Even before the action takes place, the landscape in 2022’s God’s Country sets a desolate, bleak tone. Western Montana is portrayed as a vast, isolated land, and it creates an unsettling atmosphere for audiences before the action kicks off.
But then the action kicks off, drawing audiences in even more.
The film is based on the short story “Winter’s Light” by James Lee Burke. Thandiwe Newton plays university professor Sandra Guidry. Reeling after the loss of her mother, Sandra soon finds herself at the mercy of two hunters Nathan and Samuel (Boris Jarsky and Yellowstone’s Jefferson White). The two trespassed on her property. She asks them to leave. They refuse. This feud continues to escalate, and is, in every scene, on the verge of exploding into full-fledged violence.
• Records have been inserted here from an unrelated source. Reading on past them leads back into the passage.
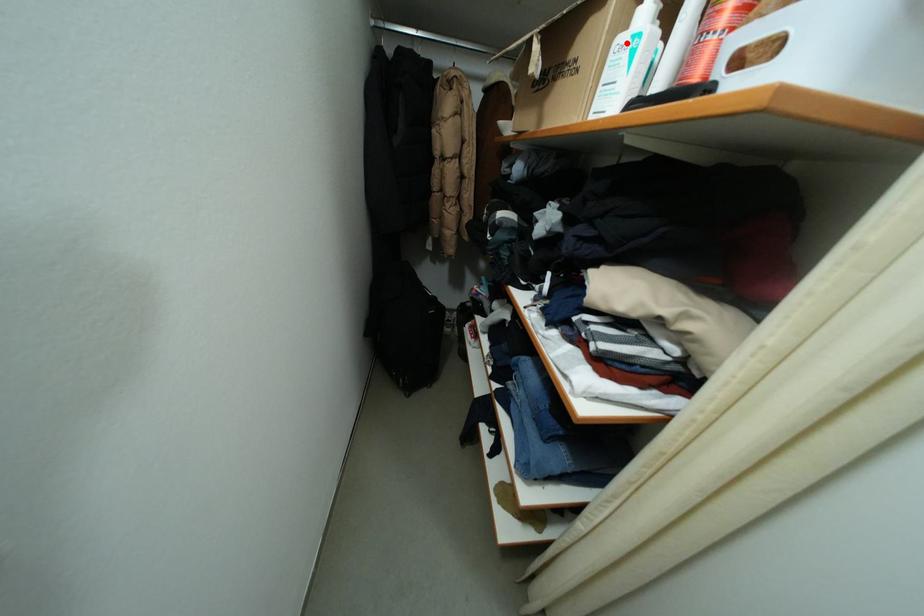
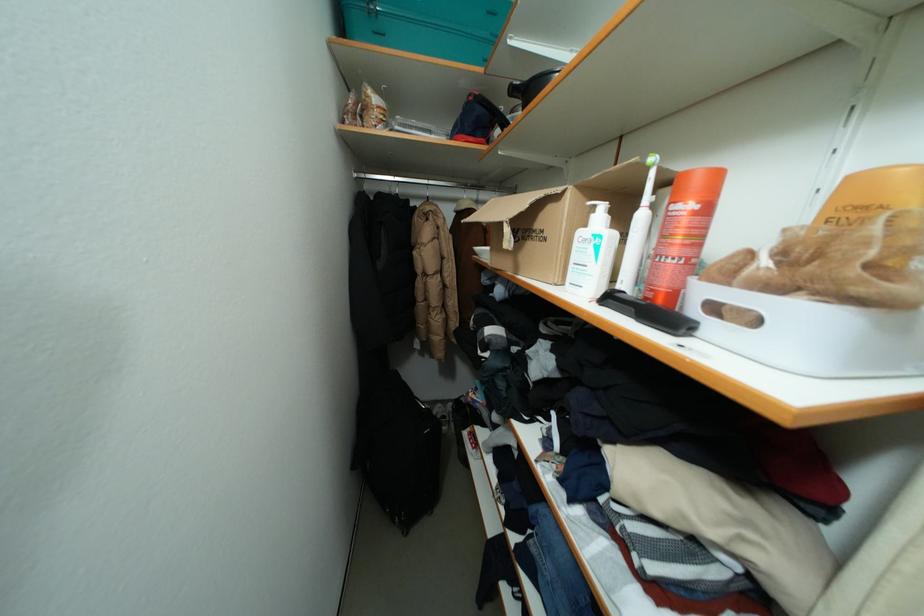
Locate, in the second image, the point that corresponds to the highlighted location in the first image.

(589, 236)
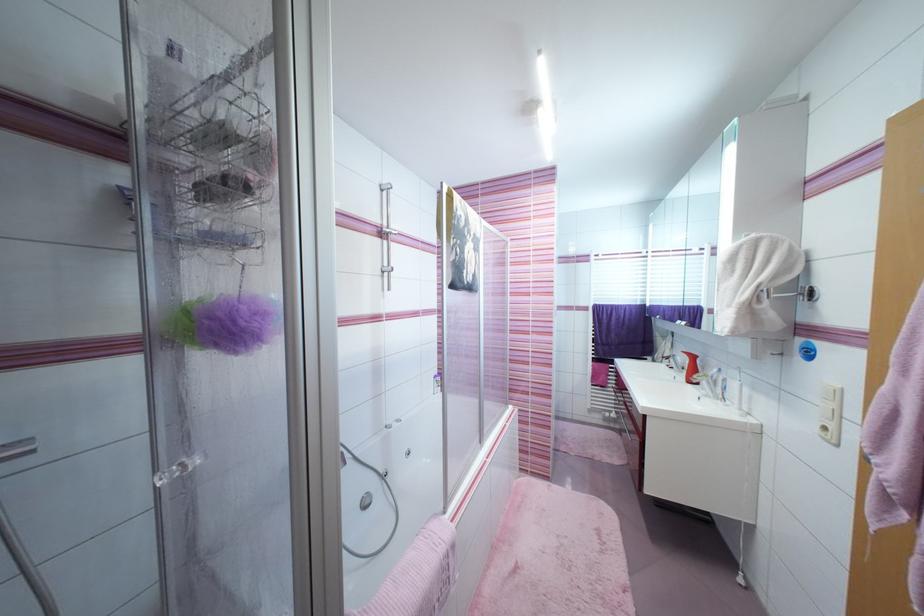
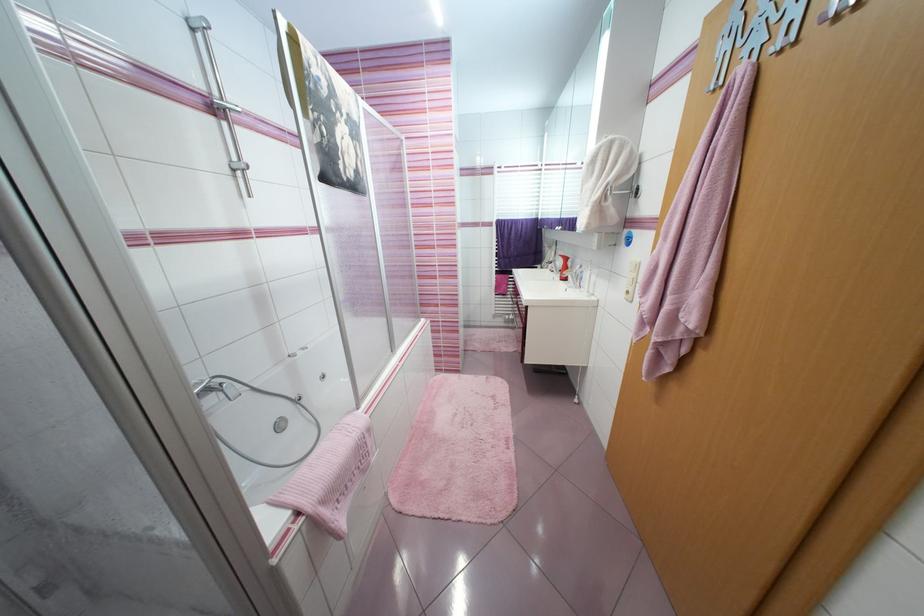
Find the pixel in the second image that matches (x=684, y=360) in the first image.

(563, 264)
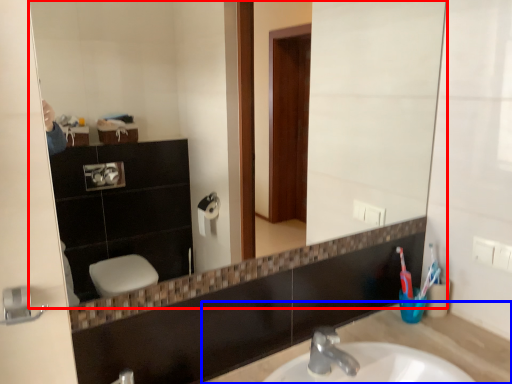
Question: Which object appears farthest to the camera in this image, mirror (highlighted by a red box) or counter top (highlighted by a blue box)?

Choices:
 (A) mirror
 (B) counter top

Answer: (B)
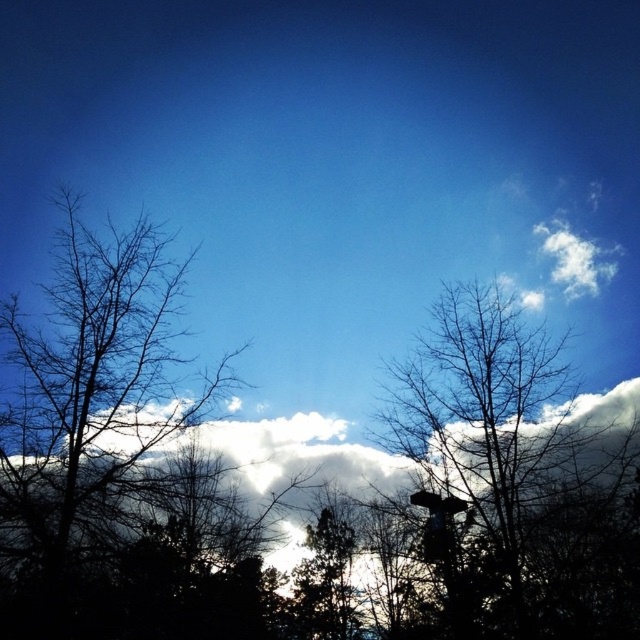
Question: Is black bare tree at left positioned behind bare branches at center?

Choices:
 (A) no
 (B) yes

Answer: (A)

Question: Which object is farther from the camera taking this photo?

Choices:
 (A) bare branches at center
 (B) black bare tree at left

Answer: (A)

Question: Is black bare tree at left to the right of bare branches at center from the viewer's perspective?

Choices:
 (A) no
 (B) yes

Answer: (A)

Question: Does black bare tree at left appear under bare branches at center?

Choices:
 (A) no
 (B) yes

Answer: (A)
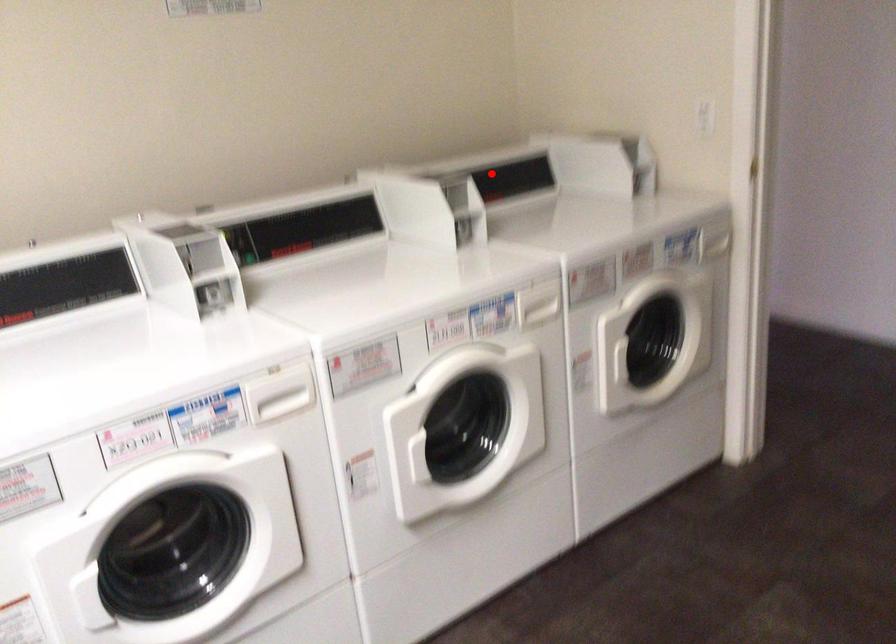
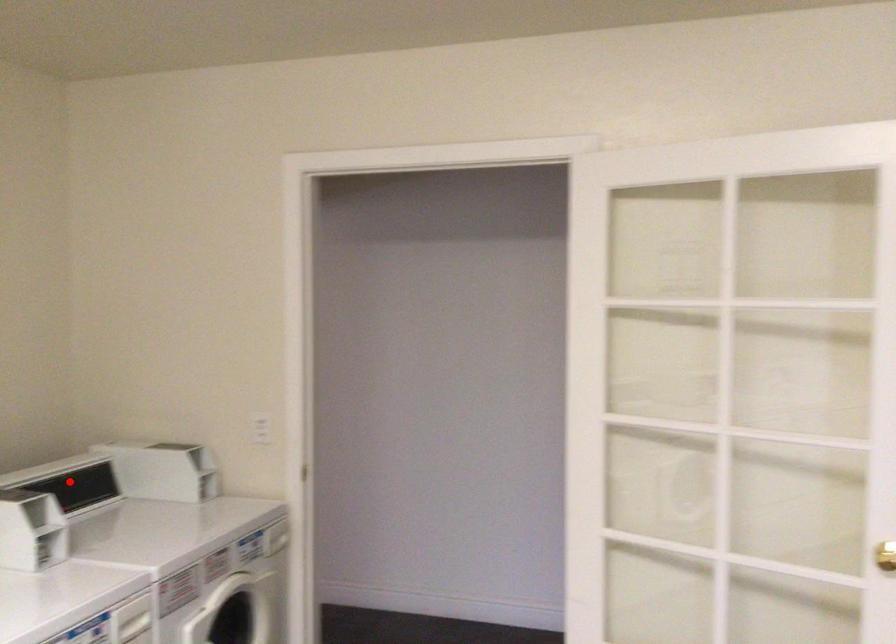
I am providing you with two images of the same scene from different viewpoints. A red point is marked on the first image and another point is marked on the second image. Is the red point in image1 aligned with the point shown in image2?

Yes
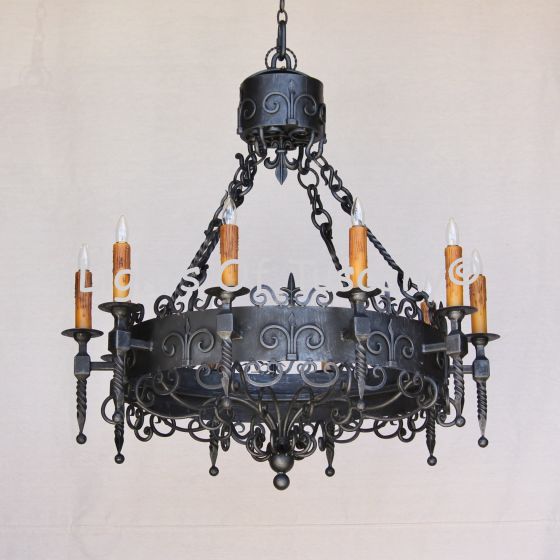
Where is `round top of light`? This screenshot has width=560, height=560. round top of light is located at coordinates (270, 82).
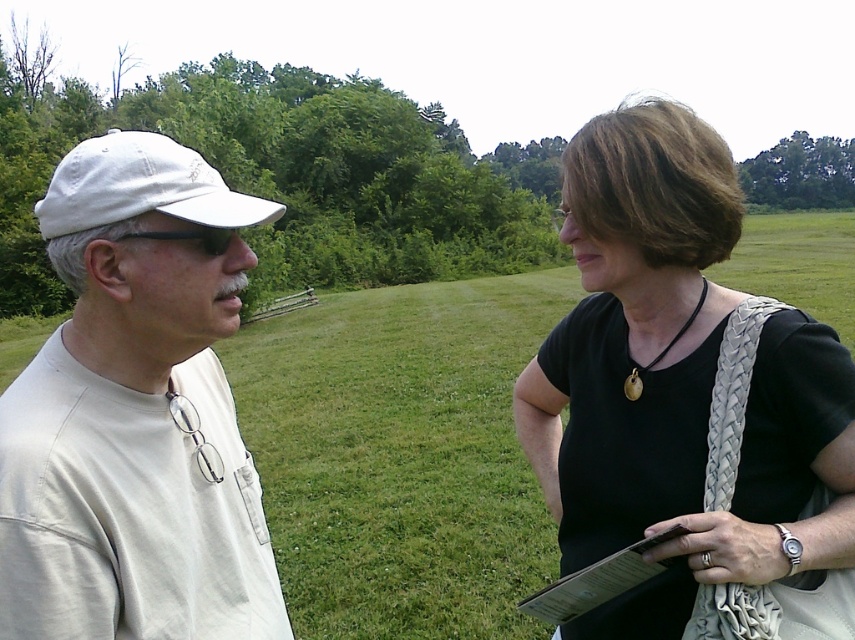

This dispute over territory drives most of the film’s action, but Newton, who’s in every scene of the film, carries the overall production with a simmering gravitas that almost bleeds out of the celluloid. A black woman in Montana, she already feels as if she doesn’t belong before her encounters with Samuel and Nathan. Institutions like the police force and her own university cannot provide solace. Toxic masculinity also appears as the film explores the hunters and what makes them act the way they do. It is a sometimes uneasy but extremely profound film, and one of 2022’s unsung gems. The film would work well on public or academic library shelves for those studying race in cinema, as well as those interested in the Western genre.